DOCUMENT TEXT.
— Begin —

More exciting football and pub memories from The North. From Wednesday I’ll be legally able to visit Barrow as long as A) I’m back before midnight and B) I don’t need the loo or any food while I’m there, I think I’ll visit Somersham instead.
Only two trips to Barrow in my lifetime, the most recent on my birthday (22 December, make a note).
The drizzle back in 2018 wasn’t helping, but Barrow looked very much the Hartlepool of the West that I remembered from exactly 20 years ago; big civic buildings, crumbling streets. I’ve seen worse.
61 years ago the town was already at the start of a long period of industrial decline, the mines and ironworks about to close, but the visit of Billy Wright’s Wolves and Pathe News for a 3rd Round Cup Tie brought out the glory hunters (See also : Hereford, Burton, Inverness Caley Thistle).
The fine folk of Furness had beer from (Jimmy) Case and the the earliest Chinese restaurant I’ve spotted in a football programme to cheer them up after a 4-2 loss.
See if you can spot the authentic sounding “Central Chinese Restaurant” in this video from that very year.

— End —

DATA.
— Begin —

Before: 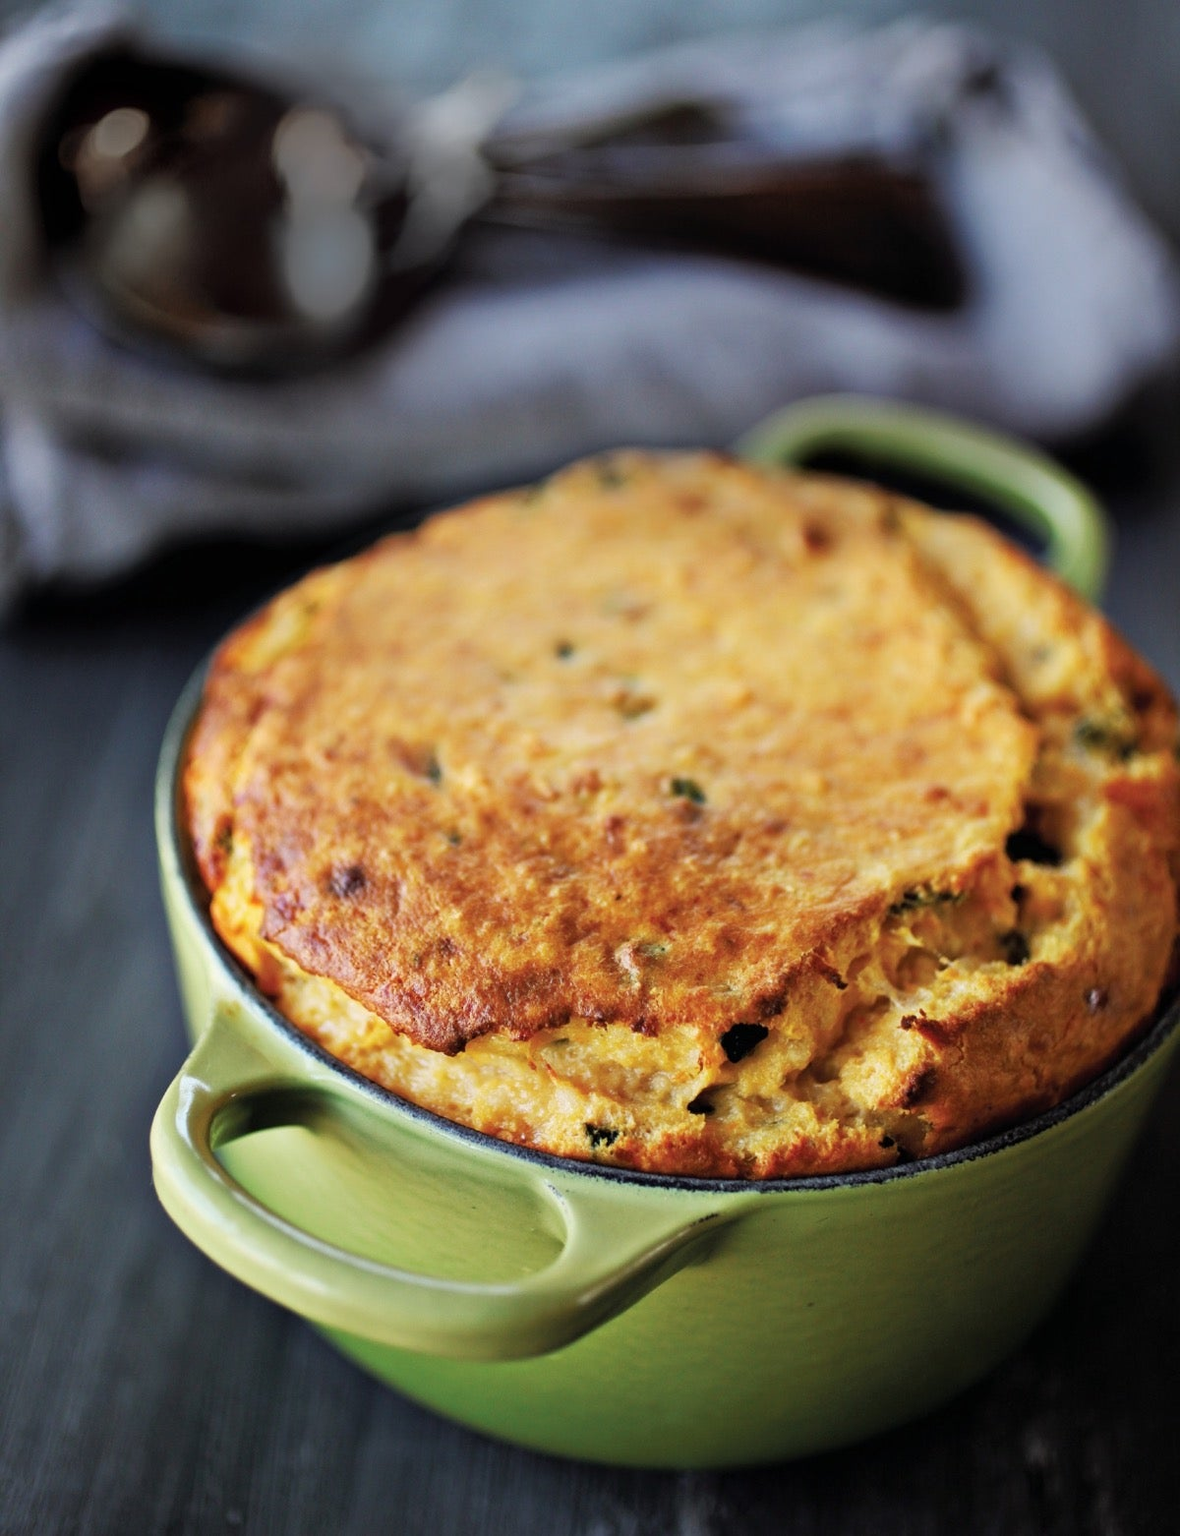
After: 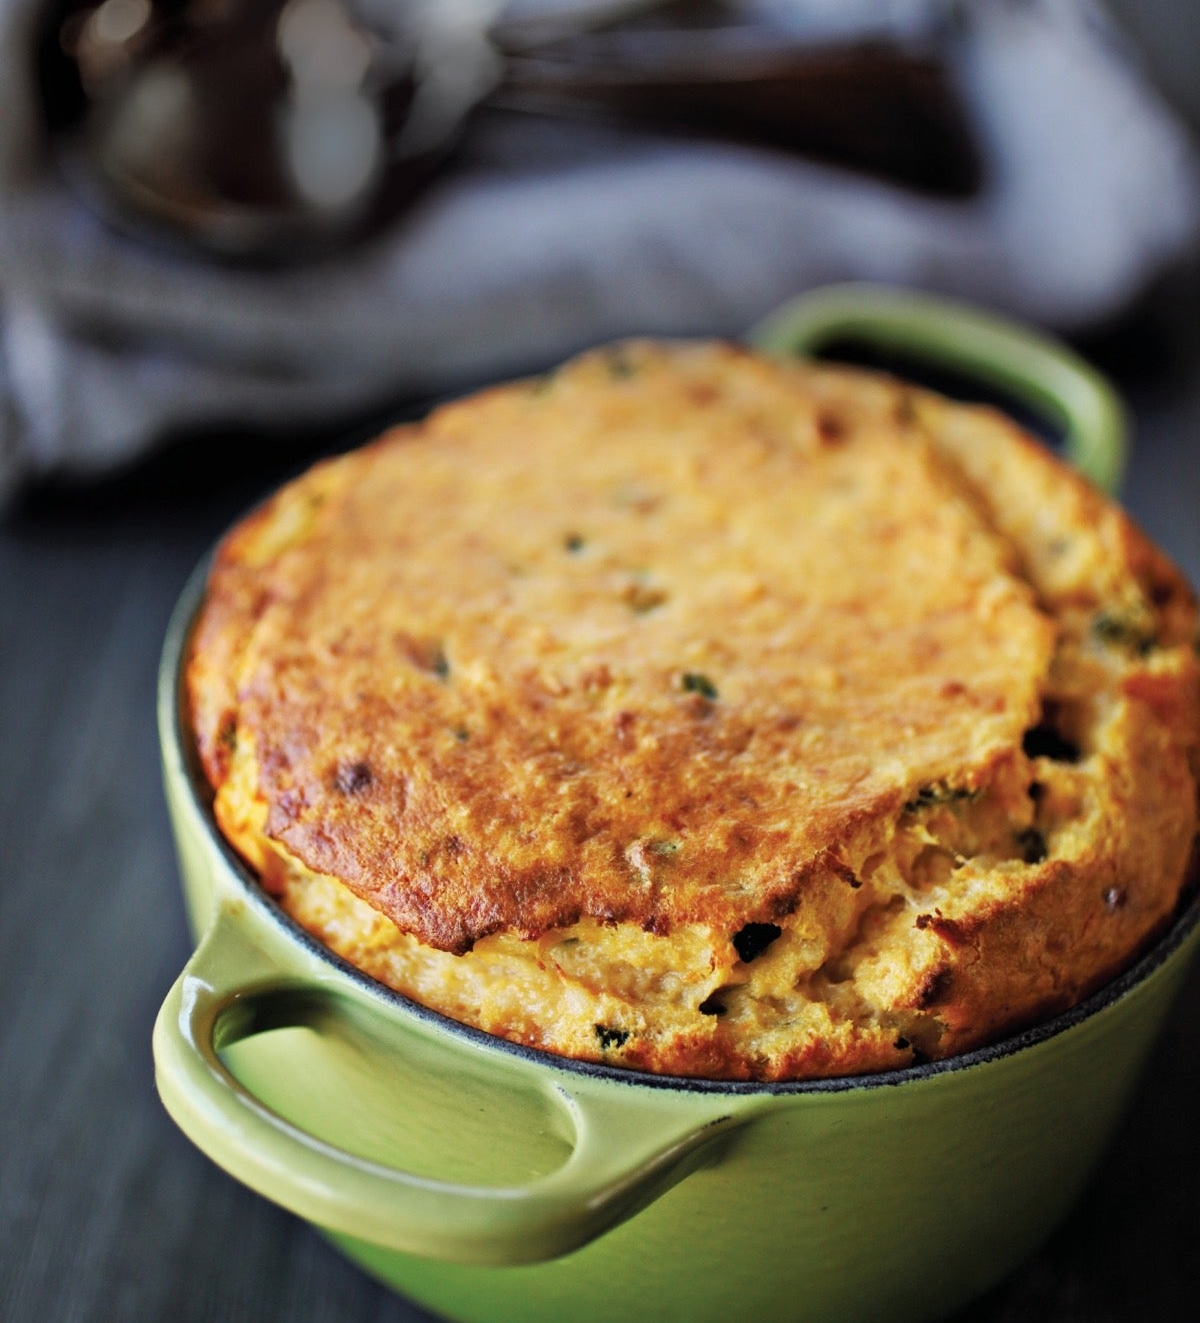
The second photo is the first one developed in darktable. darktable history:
crop: top 7.593%, bottom 7.649%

— End —

WRITTEN TASK 1.
In the Barrow piece above, which team came to Barrow for the 3rd Round Cup Tie 61 years ago?
WRITTEN TASK 2.
Translate this sentence from the Barrow piece into French: "See if you can spot the authentic sounding “Central Chinese Restaurant” in this video from that very year."
WRITTEN TASK 3.
According to the Barrow piece, what brought out the glory hunters in Barrow 61 years ago, even as the town was entering industrial decline?

ANSWER 1.
Billy Wright's Wolves.

ANSWER 2.
Voyez si vous pouvez repérer le « Central Chinese Restaurant », au nom qui sonne authentique, dans cette vidéo de cette même année.

ANSWER 3.
Billy Wright's Wolves came to Barrow for a 3rd Round Cup Tie, and Pathe News came too. That visit brought out the glory hunters, even though the mines and ironworks were about to close.